Frequently asked questions
What is the time limit for making an arbitral award under Section 29A?
For arbitrations other than international commercial arbitration, the award must be made within twelve months from the date the tribunal completes pleadings and enters upon the reference. The parties may extend this by mutual consent by up to a further six months, making eighteen months in all. Beyond that the arbitrator's mandate terminates unless the court extends the period for sufficient cause under Section 29A(4). In BCCI v. Kochi Cricket Pvt. Ltd., (2018) 6 SCC 287, the Supreme Court held that Section 29A applies prospectively to arbitrations commenced on or after 23 October 2015.
Must an arbitral award always state reasons?
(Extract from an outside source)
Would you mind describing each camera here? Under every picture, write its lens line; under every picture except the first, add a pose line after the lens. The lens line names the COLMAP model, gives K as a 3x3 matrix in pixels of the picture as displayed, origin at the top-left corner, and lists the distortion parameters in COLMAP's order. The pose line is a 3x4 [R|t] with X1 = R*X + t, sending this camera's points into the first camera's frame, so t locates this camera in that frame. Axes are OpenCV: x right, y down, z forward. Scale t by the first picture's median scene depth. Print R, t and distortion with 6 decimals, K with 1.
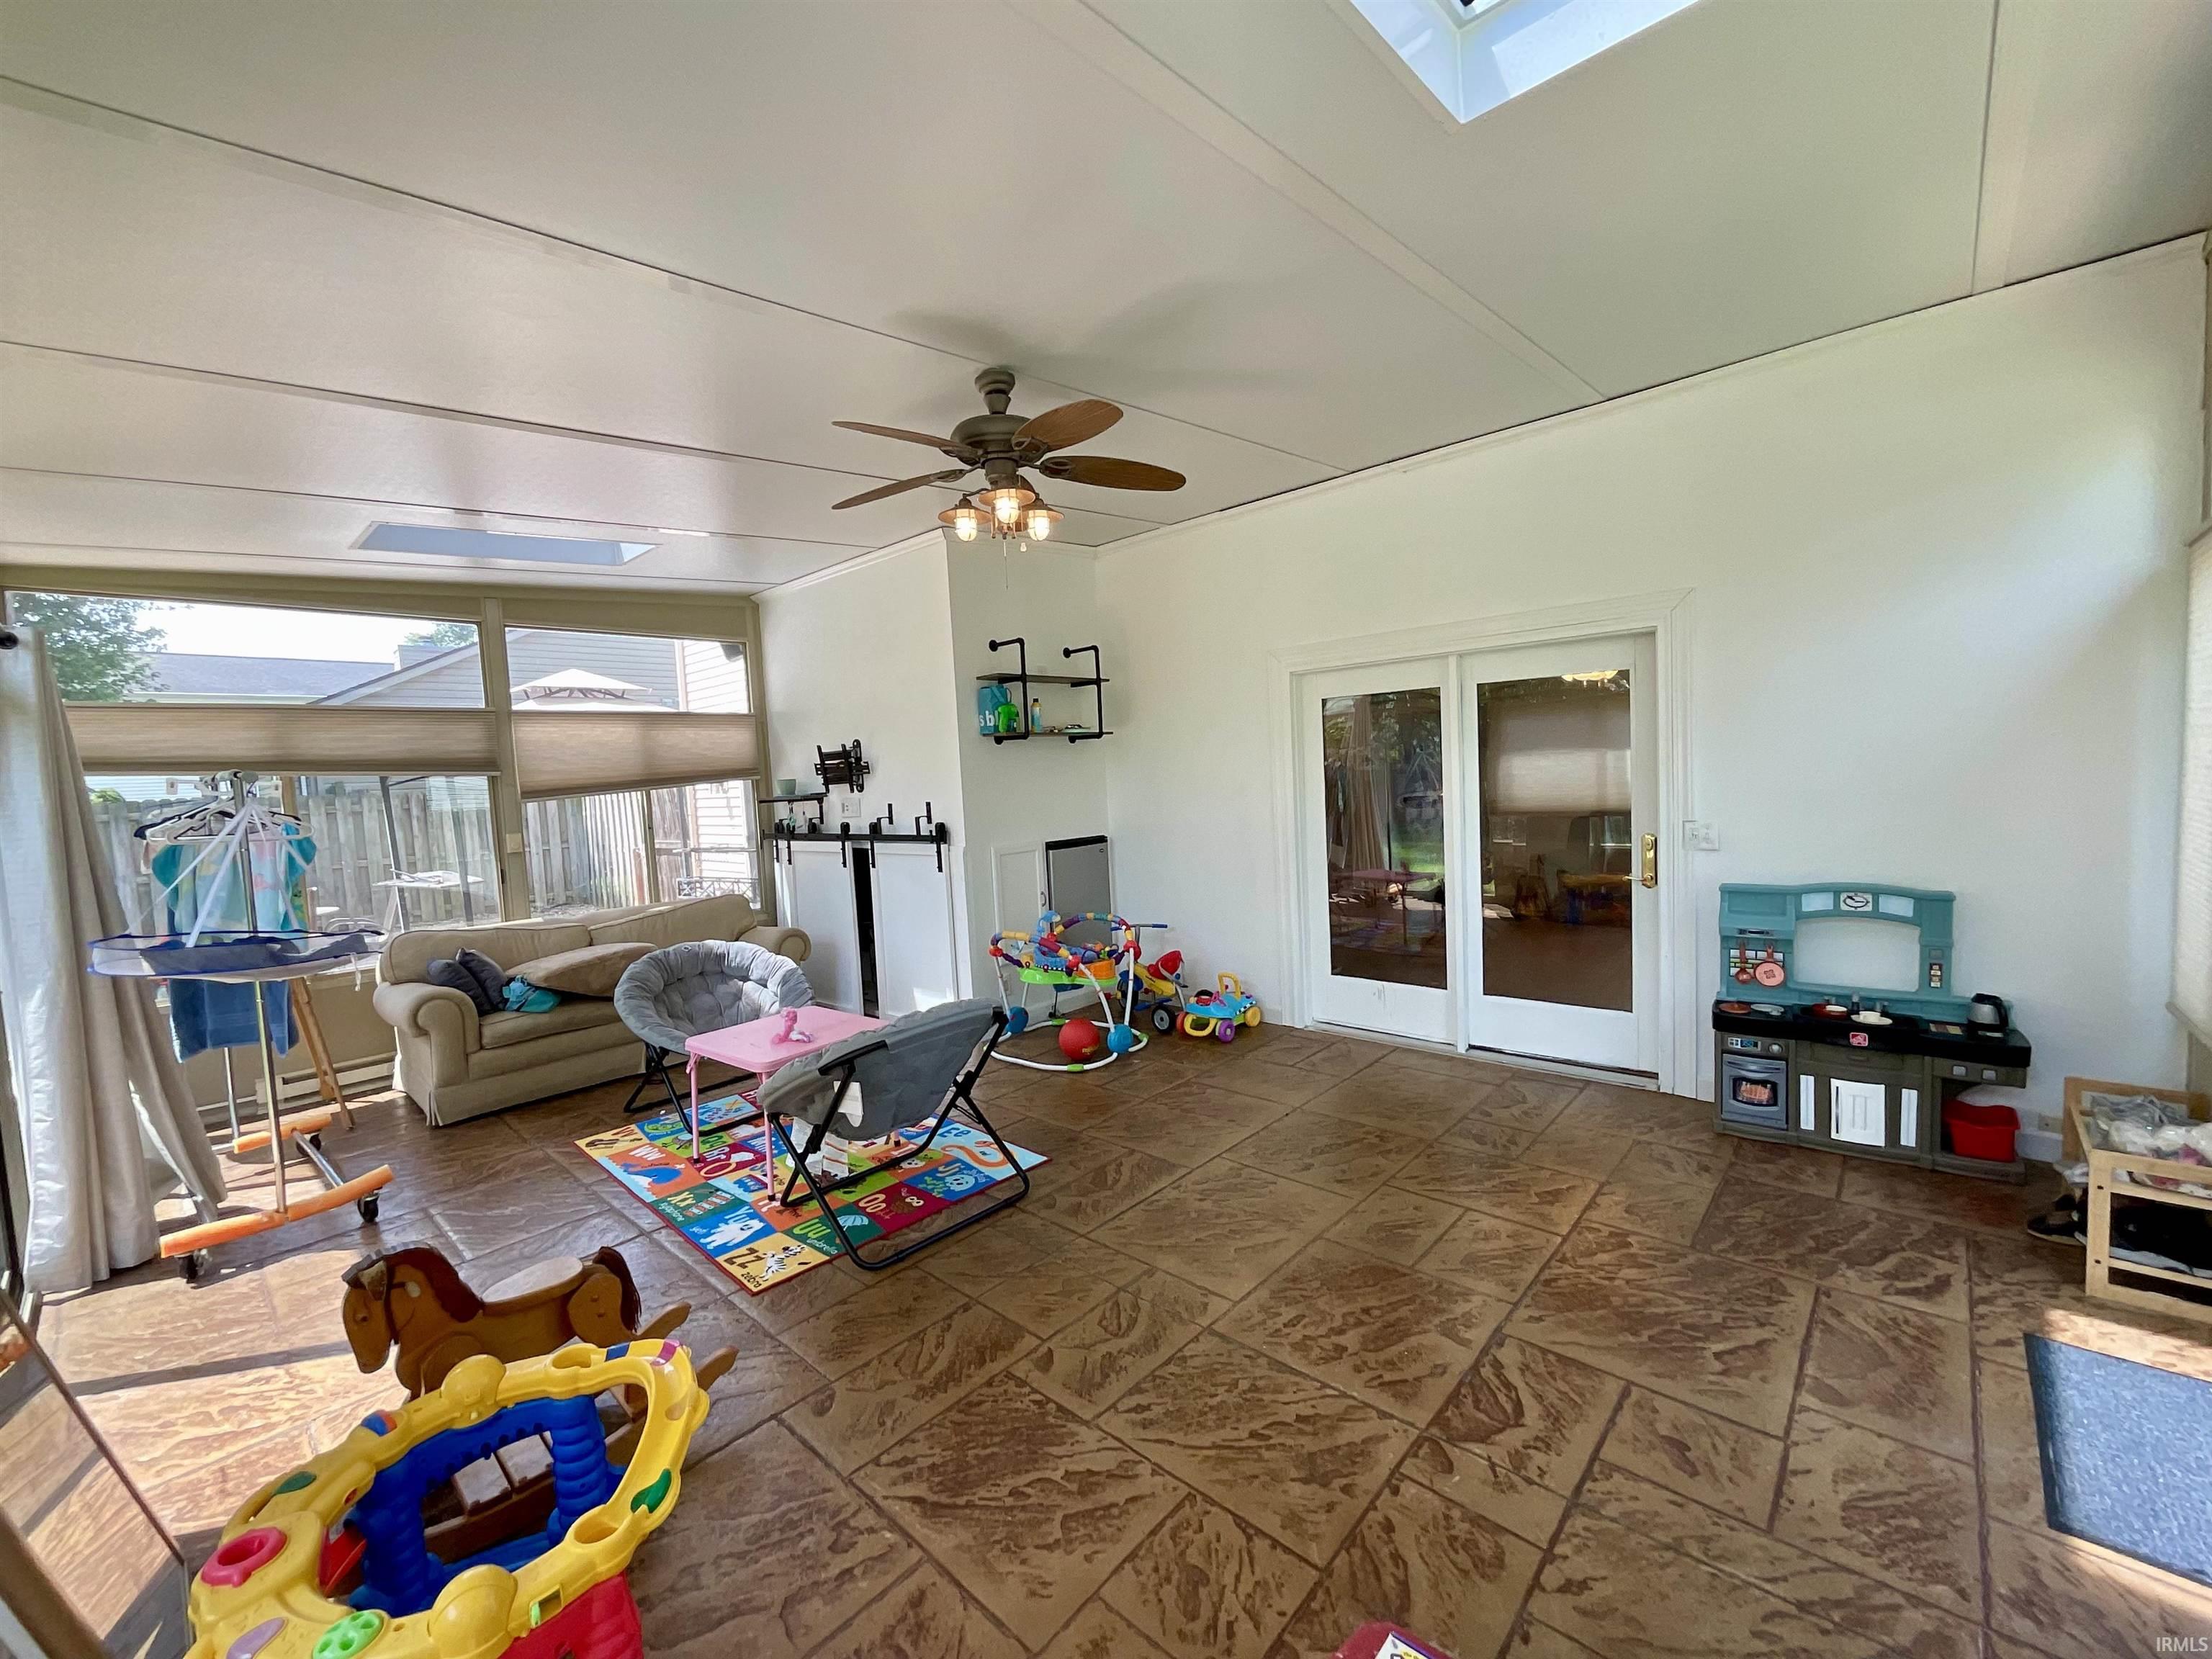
lens RADIAL K [[890.4, 0, 1101.1], [0, 890.4, 828.5], [0, 0, 1]] dist [-0.006400, 0.000970]
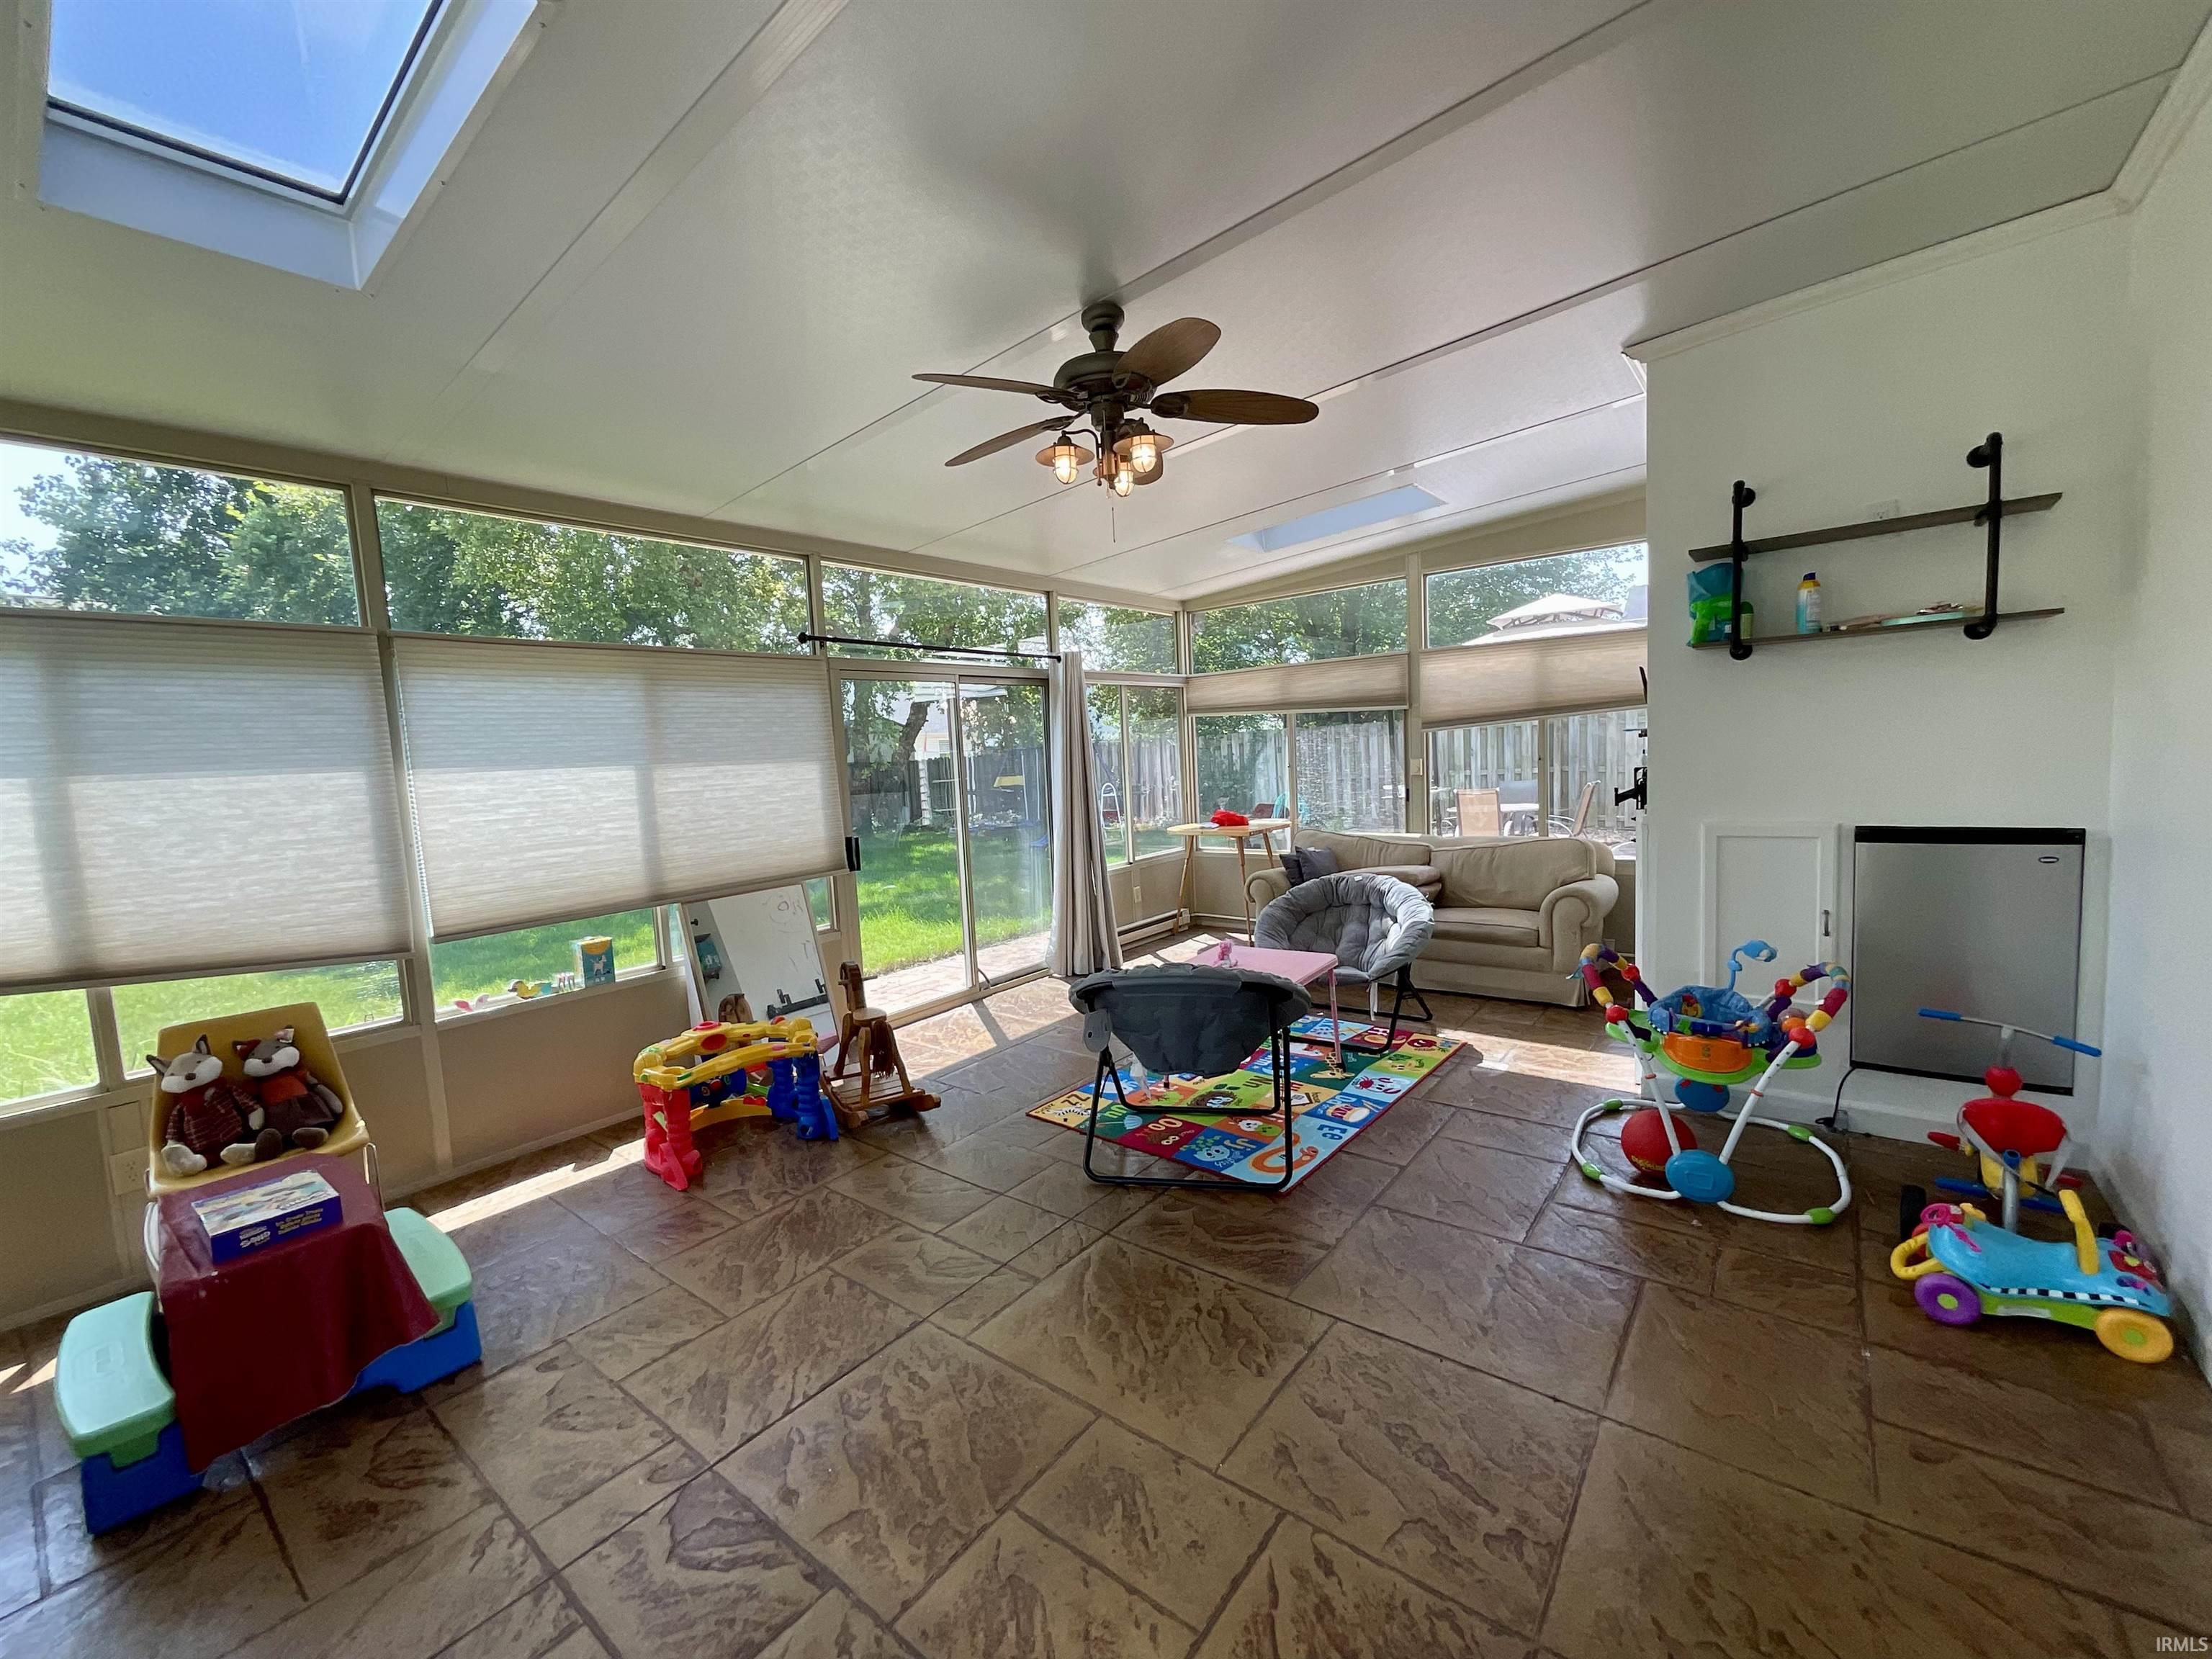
lens RADIAL K [[890.4, 0, 1102.8], [0, 890.4, 829.0], [0, 0, 1]] dist [-0.006400, 0.000970]
pose [[0.092651, 0.135301, -0.986463, 0.767948], [-0.016357, 0.990798, 0.134359, -0.086550], [0.995564, 0.003687, 0.094012, 0.813098]]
Yes, as a default. Section 31(3) requires the award to state the reasons upon which it is based. There are two exceptions: where the parties have agreed that no reasons need be given, and where the award is one on agreed terms recorded under Section 30. An unreasoned award made outside these exceptions is vulnerable to being set aside under Section 34.
Can a tribunal award interest on the sum it awards?
Yes. Under Section 31(7)(a), unless the parties agree otherwise, the tribunal may award interest at a reasonable rate for the period between the cause of action arising and the date of the award, covering pre-reference and pendente lite interest. The Constitution Bench in Secretary, Irrigation Department, Government of Orissa v. G.C. Roy, (1992) 1 SCC 508, confirmed that an arbitrator may award pendente lite interest where the contract is silent, as a matter of discretion. Section 31(7)(b) governs post-award interest, set by default at two per cent above the current rate.
Can an arbitral tribunal recall an order terminating the proceedings?
Not where the termination is under Section 32(2)(c). In M/s Sai Babu v. M/s Clariya Steels Pvt. Ltd., (2019) 4 SCC 657, the Supreme Court held that once proceedings are terminated under Section 32(2)(c) on the ground that continuation has become unnecessary or impossible, the order cannot be recalled, because the tribunal's mandate terminates under Section 32(3). This is distinct from a default-based termination, which may be revived in appropriate circumstances as recognised in SREI Infrastructure Finance Ltd. v. Tuff Drilling Pvt. Ltd.
What is the difference between correction and an additional award under Section 33?
A correction under Section 33(1)(a) fixes accidental slips such as computation, clerical or typographical errors, and may be made on a party's request within thirty days or by the tribunal on its own initiative. An additional award under Section 33(4) addresses claims that were actually presented during the proceedings but omitted from the award; the request must be made within thirty days and, if justified, the additional award must be made within sixty days. Neither power permits the tribunal to review the merits of its decision.
How did the meaning of public policy in challenging an award evolve?
In Renusagar Power Co. Ltd. v. General Electric Co., 1994 Supp (1) SCC 644, public policy was confined to the fundamental policy of Indian law, the interests of India, and justice or morality. ONGC v. Saw Pipes Ltd., (2003) 5 SCC 705, expanded the domestic standard to include patent illegality. Shri Lal Mahal Ltd. v. Progetto Grano Spa, (2014) 2 SCC 433, held that patent illegality does not apply to foreign awards. The 2015 amendment then codified a narrowed test, excluding mere errors of law and confining patent illegality to domestic awards under Section 34(2A).